With just days left to cut a deal, the threat of strike by some 115,000 railroad workers has been averted — for now.
White House officials announced Thursday morning that they had reached a tentative deal between railroad workers and freight rail companies. The workers’ demands include sick days, and the new agreement reportedly enables them to take unpaid days for medical care without being punished, also granting a 24% wage increase over five years.

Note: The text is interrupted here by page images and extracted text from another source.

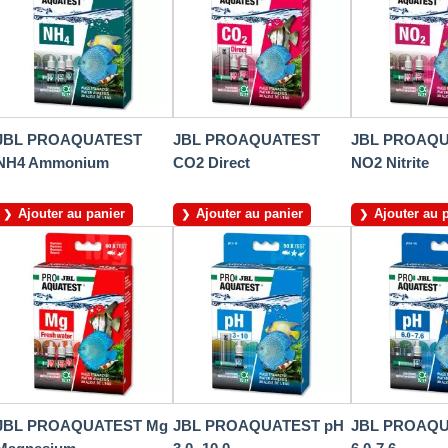
JBL PROAQUATEST
JBL PROAQUATEST
JBL PROAQ
NH4 Ammonium
CO2 Direct
NO2 Nitrite
Ajouter au panier
Ajouter au panier
Ajouter au 
JBL PROAQUATEST Mg
JBL PROAQUATEST pH
JBL PROAQU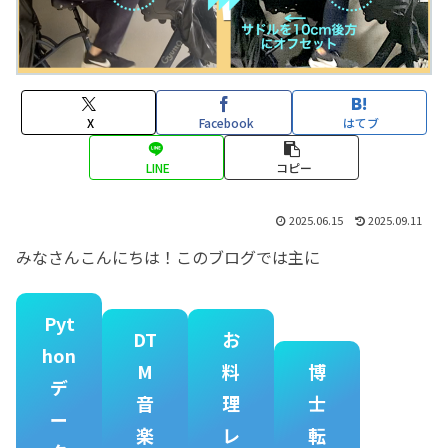
X
Facebook
はてブ
LINE
コピー
2025.06.15
2025.09.11
みなさんこんにちは！このブログでは主に
Pyt
DT
お
hon
M
料
博
デ
音
理
士
ー
楽
レ
転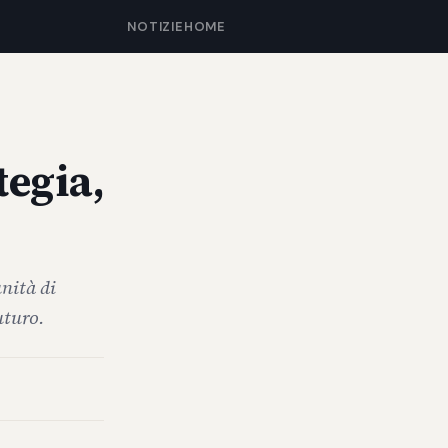
NOTIZIE
HOME
tegia,
nità di
uturo.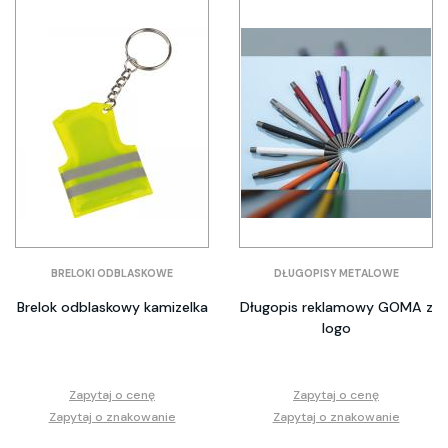
BRELOKI ODBLASKOWE
DŁUGOPISY METALOWE
Brelok odblaskowy kamizelka
Długopis reklamowy GOMA z
logo
Zapytaj o cenę
Zapytaj o cenę
Zapytaj o znakowanie
Zapytaj o znakowanie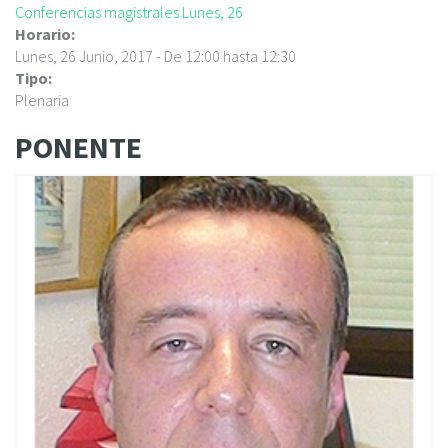
Conferencias magistrales Lunes, 26
Horario:
Lunes, 26 Junio, 2017 -
De
12:00
hasta
12:30
Tipo:
Plenaria
PONENTE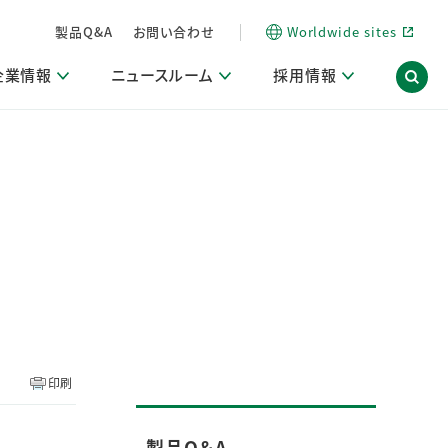
製品Q&A
お問い合わせ
Worldwide sites
企業情報
ニュースルーム
採用情報
内
ON Scope（ストーリーメディア）
活動ブログ「サステナブルな社員より。」
商品・サービス関連ニュースリリース
採用関連情報
発信情報
サポート
海外拠点一覧
習慣づくりラボ
電子公告
仕事ガイド
関連リンク
コーポレート・ガバナンス
研究情報誌 (LION SCIENCE JOURNAL)
IR情報開示方針
人材開発
方針・宣言
免責事項
サステナビリティニュースリリース
研究・調査ニュースリリース
デジタルトランスフォーメーション
取引所規則の遵守に関する確認書
印刷
製品Q＆A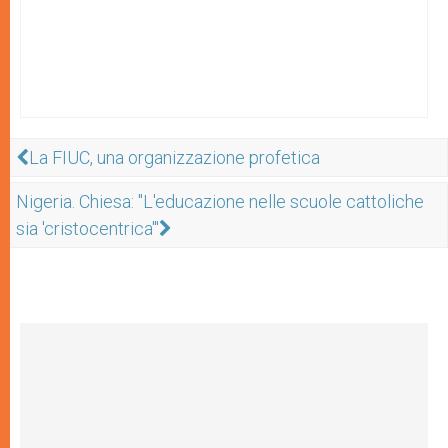
La FIUC, una organizzazione profetica
Nigeria. Chiesa: "L'educazione nelle scuole cattoliche
sia 'cristocentrica'"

The unions still have to vote on the deal but have agreed not to strike during the next stage of the process, which may take weeks. Whether they greenlight the agreement — or decide later to strike — they’ve ramped up the momentum for labor movements nationwide.
The Biden administration has been desperate to avert a strike. A shutdown of the nation’s freight railway system could idle more than 7,000 trains, disrupting supply chains and costing the economy more than $2 billion a day. Amtrak and Metrolink had already planned to cancel some trains in the event of a work stoppage because it would clog tracks used by these passenger lines. Cabinet secretaries and senior administration officials, led by Labor Secretary Marty Walsh, met with railway executives and leaders of the several unions threatening to strike.
The workers have been in a militant and strategic mood. In July, 99.5% of one rail union’s members voted to authorize a strike. The crucial issue has come down to punishing scheduling policies imposed by railroad management to compensate for the 45,000 workers — more than a quarter of the workforce — severed from the payroll over the last six years. Under these new work rules, conductors and engineers work “on call” for many days in a row, forced into irregular and unpredictable workweeks that wreak havoc with family life and necessary medical appointments.
The railroads label this “precision scheduled railroading,” but shippers of grain and chemicals, as well as the railroad workers, describe it as a recipe for gridlock and chaos. “The strike absolutely needs to happen,” a Union Pacific engineer told the American Prospect before the deal was struck. “This is not about money. This is about quality of life. This is about getting time off with your family.”